Der Rückstand bei der Windenergie ist durch politische Festlegungen bisheriger Landesregierungen entstanden. Folgt daraus, dass das Land jetzt auch aus eigener Kraft aufholen muss?

Zunächst werden wir Hürden abbauen, die beispielsweise mit dem Landesplanungsgesetz seit 2003 aufgebaut wurden. Wir werden in den nächsten Jahren pro Jahr gut 100 große Windanlagen brauchen und setzen alles daran, dass sie auch gebaut werden. Dazu braucht es aber weiterhin günstige Investitionsanreize, beispielsweise über das Erneuerbare-Energien-Gesetz. Im Übrigen reduzieren alle Produktionskapazitäten, die wir im Süden zubauen - seien es Windräder, Solarstromanlagen oder moderne Gaskraftwerke - die Notwendigkeiten des Netzausbaus. Dieser Gesichtspunkt wird vom Bund bisher in seiner Konzeption zu wenig berücksichtigt.

Bund und Länder müssen den Atomausstieg gemeinsam stemmen. Sind Sie bereit, dafür Planungskompetenzen - etwa beim Netzausbau - auf den Bund zu übertragen?

Nein, weil ich die Notwendigkeit nicht sehe. Der Netzausbau muss beschleunigt werden. Mir ist aber nicht bekannt, dass bisher Verzögerungen durch die Genehmigungsverfahren der Länder entstanden sind. Die Länder haben vielmehr funktionierende Genehmigungsbehörden, im Bund müssten sie erst geschaffen werden.

Der Atomausstieg wird unter schwarz-gelber Federführung und von allen existierenden Koalitionsmodellen gemeinsam realisiert. Was ist Ihre Strategie, um in dieser Lage den spezifischen Anspruch der Grünen herauszustellen?

Der Atomausstieg steht in unserer "Geburtsurkunde". Die Bürger wissen, welche Rolle die Grünen gespielt haben und noch weiter spielen. Das beweisen wir nun auch bei der Frage nach einem Endlager. Unser Ziel ist, eine weiße Landkarte zu nehmen und ergebnisoffen und transparent ein Suchverfahren auf den Weg zu bringen.

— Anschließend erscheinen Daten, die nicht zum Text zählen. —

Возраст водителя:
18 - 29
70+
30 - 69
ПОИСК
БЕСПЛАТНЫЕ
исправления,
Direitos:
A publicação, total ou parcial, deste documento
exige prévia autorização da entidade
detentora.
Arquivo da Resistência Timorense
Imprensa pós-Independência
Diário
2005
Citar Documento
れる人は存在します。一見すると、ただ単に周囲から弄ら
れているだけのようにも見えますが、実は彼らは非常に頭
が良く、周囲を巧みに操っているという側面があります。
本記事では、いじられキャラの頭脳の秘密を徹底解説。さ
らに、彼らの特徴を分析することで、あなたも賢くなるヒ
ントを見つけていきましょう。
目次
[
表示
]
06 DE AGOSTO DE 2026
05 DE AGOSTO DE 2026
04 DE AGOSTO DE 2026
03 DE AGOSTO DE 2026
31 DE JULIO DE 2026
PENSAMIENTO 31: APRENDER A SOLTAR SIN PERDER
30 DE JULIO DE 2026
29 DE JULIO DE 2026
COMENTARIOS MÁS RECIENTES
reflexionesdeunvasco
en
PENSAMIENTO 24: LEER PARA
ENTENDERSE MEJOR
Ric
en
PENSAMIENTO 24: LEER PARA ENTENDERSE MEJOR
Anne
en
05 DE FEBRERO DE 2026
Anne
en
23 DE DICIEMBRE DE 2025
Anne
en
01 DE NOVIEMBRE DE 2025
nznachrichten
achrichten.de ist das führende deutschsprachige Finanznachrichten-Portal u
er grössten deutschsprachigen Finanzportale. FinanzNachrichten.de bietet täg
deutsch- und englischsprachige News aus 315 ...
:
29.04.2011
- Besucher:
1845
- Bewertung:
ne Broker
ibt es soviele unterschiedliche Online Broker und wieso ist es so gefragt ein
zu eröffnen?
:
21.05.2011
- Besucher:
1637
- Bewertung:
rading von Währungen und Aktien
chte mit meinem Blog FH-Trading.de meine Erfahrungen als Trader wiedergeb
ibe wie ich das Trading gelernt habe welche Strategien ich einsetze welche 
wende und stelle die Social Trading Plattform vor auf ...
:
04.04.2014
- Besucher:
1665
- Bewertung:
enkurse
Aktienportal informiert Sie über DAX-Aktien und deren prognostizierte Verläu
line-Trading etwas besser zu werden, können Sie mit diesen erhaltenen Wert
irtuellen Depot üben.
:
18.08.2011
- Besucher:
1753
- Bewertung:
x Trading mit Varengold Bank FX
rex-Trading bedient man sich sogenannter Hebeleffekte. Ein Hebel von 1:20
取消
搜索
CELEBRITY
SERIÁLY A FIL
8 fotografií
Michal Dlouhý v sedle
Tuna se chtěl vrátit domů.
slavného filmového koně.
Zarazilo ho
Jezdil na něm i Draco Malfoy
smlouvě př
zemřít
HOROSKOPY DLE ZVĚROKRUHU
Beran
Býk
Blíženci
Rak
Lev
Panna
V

Energiewirtschaft im Land hält den Ausstieg für machbar

Minister: Der 54-jährige Franz Untersteller wuchs im Saarland auf, studierte Landschaftsarchitektur in Nürtingen und arbeitete nach einem Studienaufenthalt in Kolumbien im Öko-Institut in Freiburg und als parlamentarischer Berater der Grünen. Seit 2006 sitzt er für die Grünen im Landtag und hat am 27. März in Stuttgart ein Direktmandat geholt.

Blackouts: Der Verband für Energie- und Wasserwirtschaft (VfEW) sieht bei einem Ausstieg aus der Atomenergie keine Stromausfälle auf die Verbraucher in Deutschland zukommen. „Ich gehe davon aus, dass wir keinen Blackout bekommen werden, wenn sich alle Beteiligten auf Maßnahmen einigen, die die Versorgungssicherheit aufrechterhalten“, sagte Verbandspräsident Rudolf Kastner in Stuttgart. Einen Ausstieg hält der VfEW bis 2020 für möglich.

Investitionen: Um die erneuerbaren Energien an das Stromnetz anzubinden, seien im Land Netzausbauinvestitionen von fünf Milliarden Euro über das Jahr 2020 hinaus notwendig, sagte Kastner.